State how many lines of the entries hold the string "round". Reply with the number alone.

★ ★ ★ ★ ★

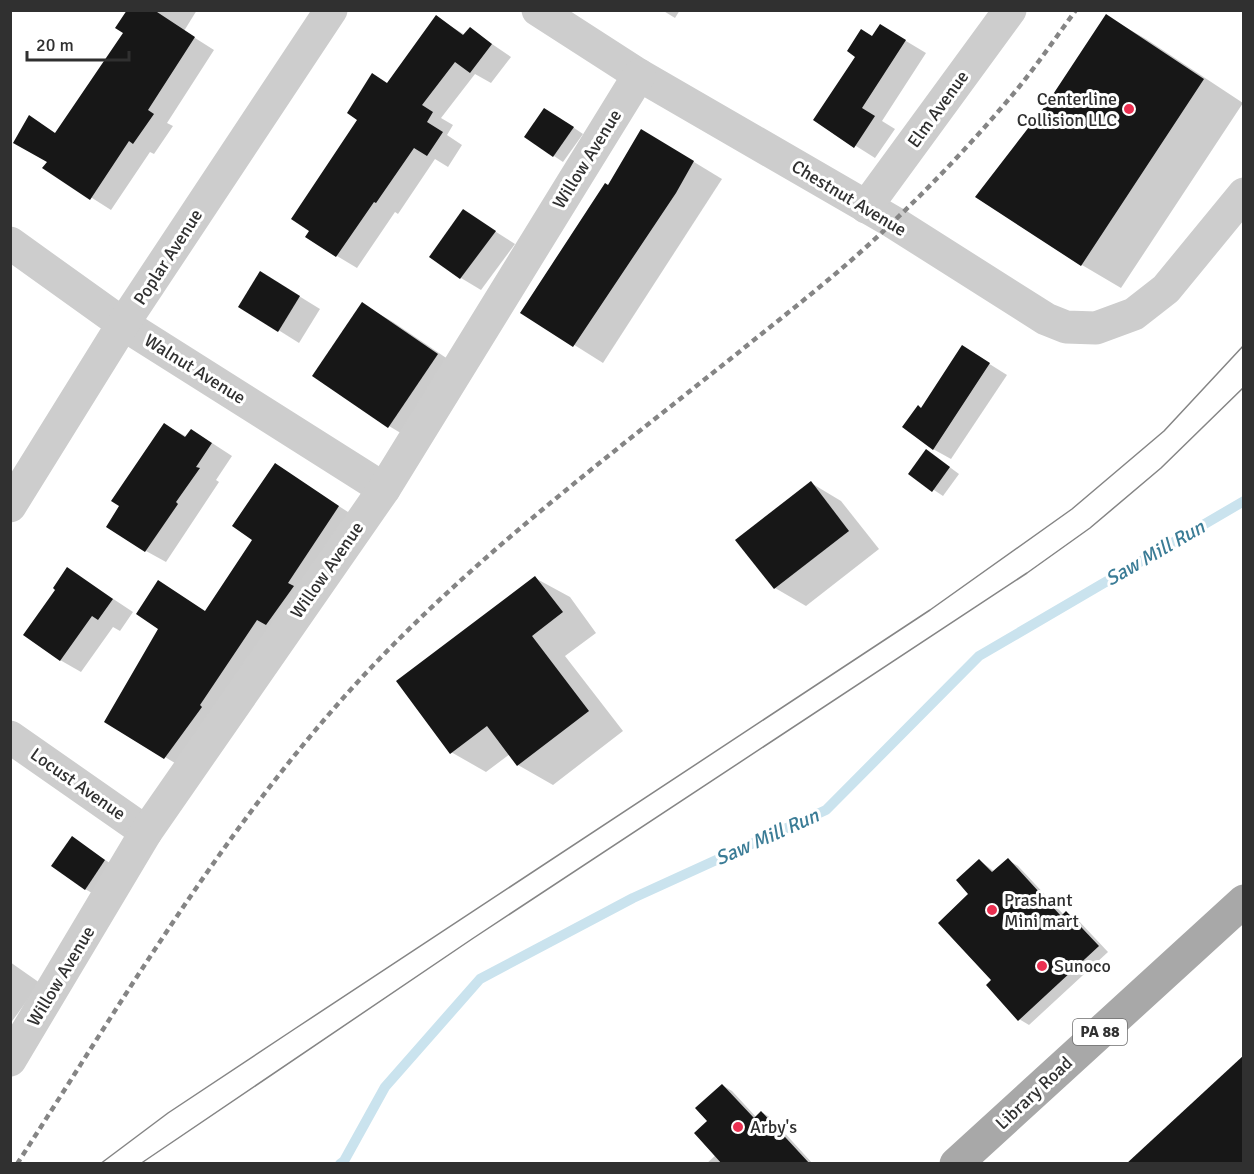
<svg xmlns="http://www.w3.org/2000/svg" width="1254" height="1174" viewBox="0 0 1254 1174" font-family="Signika,sans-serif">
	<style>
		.shadow { fill: #0003 }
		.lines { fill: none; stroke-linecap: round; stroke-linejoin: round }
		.stream { stroke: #cae3ee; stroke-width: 10 }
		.building { fill: #171717 }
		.minor { stroke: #cdcdcd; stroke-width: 33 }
		.major { stroke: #a8a8a8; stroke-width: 33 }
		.tram { stroke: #858585; stroke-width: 1.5 }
		.rail { stroke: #858585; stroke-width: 4.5; stroke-dasharray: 6 4.5; stroke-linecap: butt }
		.poi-dot { fill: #ea2f50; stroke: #fff; stroke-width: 2 }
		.labels { text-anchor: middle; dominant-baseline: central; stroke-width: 6; stroke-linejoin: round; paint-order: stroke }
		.shield { fill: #fff; stroke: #6e6e6e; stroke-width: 1.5 }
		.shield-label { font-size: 16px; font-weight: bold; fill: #303030 }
		.poi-label { font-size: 18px; fill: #303030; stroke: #fff; text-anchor: start }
		.street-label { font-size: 18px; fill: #303030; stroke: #fff }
		.water-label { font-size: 20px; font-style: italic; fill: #3b7c96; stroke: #fff }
	</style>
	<rect width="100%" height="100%" fill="#fff"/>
	<g class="shadow">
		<path d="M128,10H197L184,31L214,50L167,123L173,126L154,154L150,152L111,210L45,168L49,162L29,117L56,134L125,33Z"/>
		<path d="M662,10H680L675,18Z"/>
		<path d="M1106,16L1146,39L1243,103L1121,288L1082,265L977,197L1048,106Z"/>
		<path d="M436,17L465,35L470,29L511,57L491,83L475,74L441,118L453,125L447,135L462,145L448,167L435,159L398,214L395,212L357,268L337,256L388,84Z"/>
		<path d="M873,38H901L926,53L882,121L895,129L875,158L815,120L857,56Z"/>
		<path d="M555,115L583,134L563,162L554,156Z"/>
		<path d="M671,148L722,179L603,363L522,312Z"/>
		<path d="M463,211L515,244L481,290L461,278Z"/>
		<path d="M281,285L320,309L299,343L240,306Z"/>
		<path d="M362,304L393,322L467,372L419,444L389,426Z"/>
		<path d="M980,358L1007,375L951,459L933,449L922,409Z"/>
		<path d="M165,425L187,437L212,443L232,456L216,480L219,482L166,562L146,551Z"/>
		<path d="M936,457L959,474L943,496L910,474Z"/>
		<path d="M275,465L362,521L188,771L165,757L206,612L254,539Z"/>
		<path d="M811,483L841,501L879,549L806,606L775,588L737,540Z"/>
		<path d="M68,569L133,612L120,631L113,627L81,672L60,660L57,590Z"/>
		<path d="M535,578L570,597L596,633L565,656L623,731L553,785L518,765L510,754L486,772L451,752Z"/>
		<path d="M72,838L125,873L106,901L85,889Z"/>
		<path d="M1008,860L1018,866L1064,915L1067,913L1077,919L1108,952L1029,1025L1019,1019L993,980L970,895L980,861L995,872Z"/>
		<path d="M10,962L40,983L10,1024Z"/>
		<path d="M722,1085L732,1091L756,1117L761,1112L771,1118L813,1164H706L716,1155L709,1121Z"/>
	</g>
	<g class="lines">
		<path class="stream" d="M340,1164L344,1161L385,1087L480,979L633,898L826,810L979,656L1244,501"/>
	</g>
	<g class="building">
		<path d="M127,10H154L195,37L148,110L154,114L133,144L129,141L90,200L42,168L47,162L13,143L29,115L55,133L123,33L115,28Z"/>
		<path d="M1106,14L1204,79L1081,266L975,197L1046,105Z"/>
		<path d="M436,15L463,35L470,27L492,44L470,73L455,62L422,105L433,112L427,122L443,132L427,156L414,148L376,203L374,202L336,257L305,237L309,231L291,219L357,120L347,113L372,73L387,83Z"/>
		<path d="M880,24L906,40L862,108L875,116L854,148L813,120L855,57L847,51L861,29L872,36Z"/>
		<path d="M544,108L574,127L553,157L524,137Z"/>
		<path d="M641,129L694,161L676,193L573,347L520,313L605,183L608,185Z"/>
		<path d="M463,209L496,231L460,279L429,257Z"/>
		<path d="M260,271L300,296L278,332L238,307Z"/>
		<path d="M362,302L438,354L388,428L312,376Z"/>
		<path d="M962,345L990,363L933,450L902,427L918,405L921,408Z"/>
		<path d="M164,423L185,437L191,429L212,443L196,467L200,468L176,502L178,504L145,552L106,527L119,506L111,501Z"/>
		<path d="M926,449L950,467L932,492L908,474Z"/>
		<path d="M275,463L339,506L288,583L294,586L266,625L257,620L200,705L202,707L164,759L104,722L158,629L136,614L158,580L205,611L252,540L232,526Z"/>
		<path d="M811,481L849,531L774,589L735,540Z"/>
		<path d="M67,567L113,599L98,620L92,616L60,661L23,635L55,590L53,588Z"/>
		<path d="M535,576L563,612L532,636L589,711L517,766L487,726L450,754L396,681Z"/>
		<path d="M72,836L105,860L85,890L51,866Z"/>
		<path d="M1008,858L1061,916L1066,911L1099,946L1018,1021L986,985L991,980L938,923L968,894L956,880L979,859L992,872Z"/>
		<path d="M1244,1055V1164H1126Z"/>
		<path d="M722,1084L754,1118L761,1111L810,1164H722L694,1133L707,1121L695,1108Z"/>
	</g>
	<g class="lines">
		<g class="minor">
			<path d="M538,10L639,75L893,222L1046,319L1066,327L1096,328L1134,314L1166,289L1244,194"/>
			<path d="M866,207L1010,10"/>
			<path d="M10,243L123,324L384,489"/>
			<path d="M10,506L123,324L331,10"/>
			<path d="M10,737L146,832"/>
			<path d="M10,1060L146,832L384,489L639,75"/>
		</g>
		<path class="major" d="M956,1164L1244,901"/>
		<g class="tram">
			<path d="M100,1164L168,1113L293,1030L930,610L1072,509L1164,431L1244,345"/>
			<path d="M140,1164L472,939L1027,573L1090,528L1161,468L1244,387"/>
		</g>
		<path class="rail" d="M17,1164C135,982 244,793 399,639C505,533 627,442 744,348C795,307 848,266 895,220C939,178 981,133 1019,87C1039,62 1057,36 1076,10"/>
	</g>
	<g class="poi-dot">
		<circle cx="1129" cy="109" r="6"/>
		<circle cx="992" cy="910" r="6"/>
		<circle cx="1042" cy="966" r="6"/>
		<circle cx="738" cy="1127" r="6"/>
	</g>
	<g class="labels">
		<rect class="shield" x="1073" y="1019" width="54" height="26" rx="4.5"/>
		<g class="shield-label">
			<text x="1100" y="1032">PA 88</text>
		</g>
		<g class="poi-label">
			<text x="1117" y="99" text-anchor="end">Centerline<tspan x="1117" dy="21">Collision LLC</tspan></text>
			<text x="1004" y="900">Prashant<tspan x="1004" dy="21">Mini mart</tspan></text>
			<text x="1054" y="966">Sunoco</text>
			<text x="750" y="1127">Arby's</text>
		</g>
		<g class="street-label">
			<text transform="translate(938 109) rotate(-54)">Elm Avenue</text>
			<text transform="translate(587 159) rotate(-58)">Willow Avenue</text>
			<text transform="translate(849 198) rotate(31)">Chestnut Avenue</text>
			<text transform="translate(168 257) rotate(-57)">Poplar Avenue</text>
			<text transform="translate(195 369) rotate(32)">Walnut Avenue</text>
			<text transform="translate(327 570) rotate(-55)">Willow Avenue</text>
			<text transform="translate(78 784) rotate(35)">Locust Avenue</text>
			<text transform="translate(61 976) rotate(-59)">Willow Avenue</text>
			<text transform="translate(1034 1093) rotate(-43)">Library Road</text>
		</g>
		<g class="water-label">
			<text transform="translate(1155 553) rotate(-30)">Saw Mill Run</text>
			<text transform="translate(767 837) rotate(-24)">Saw Mill Run</text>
		</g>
	</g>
	<rect width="1254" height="1174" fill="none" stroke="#303030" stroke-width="24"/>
	<path d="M27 51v9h102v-9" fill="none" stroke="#303030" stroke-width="3"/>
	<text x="36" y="51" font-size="18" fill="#303030" stroke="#ffffff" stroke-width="4.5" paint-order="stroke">20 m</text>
</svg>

★ ★ ★ ★ ★

▸ **Result**
2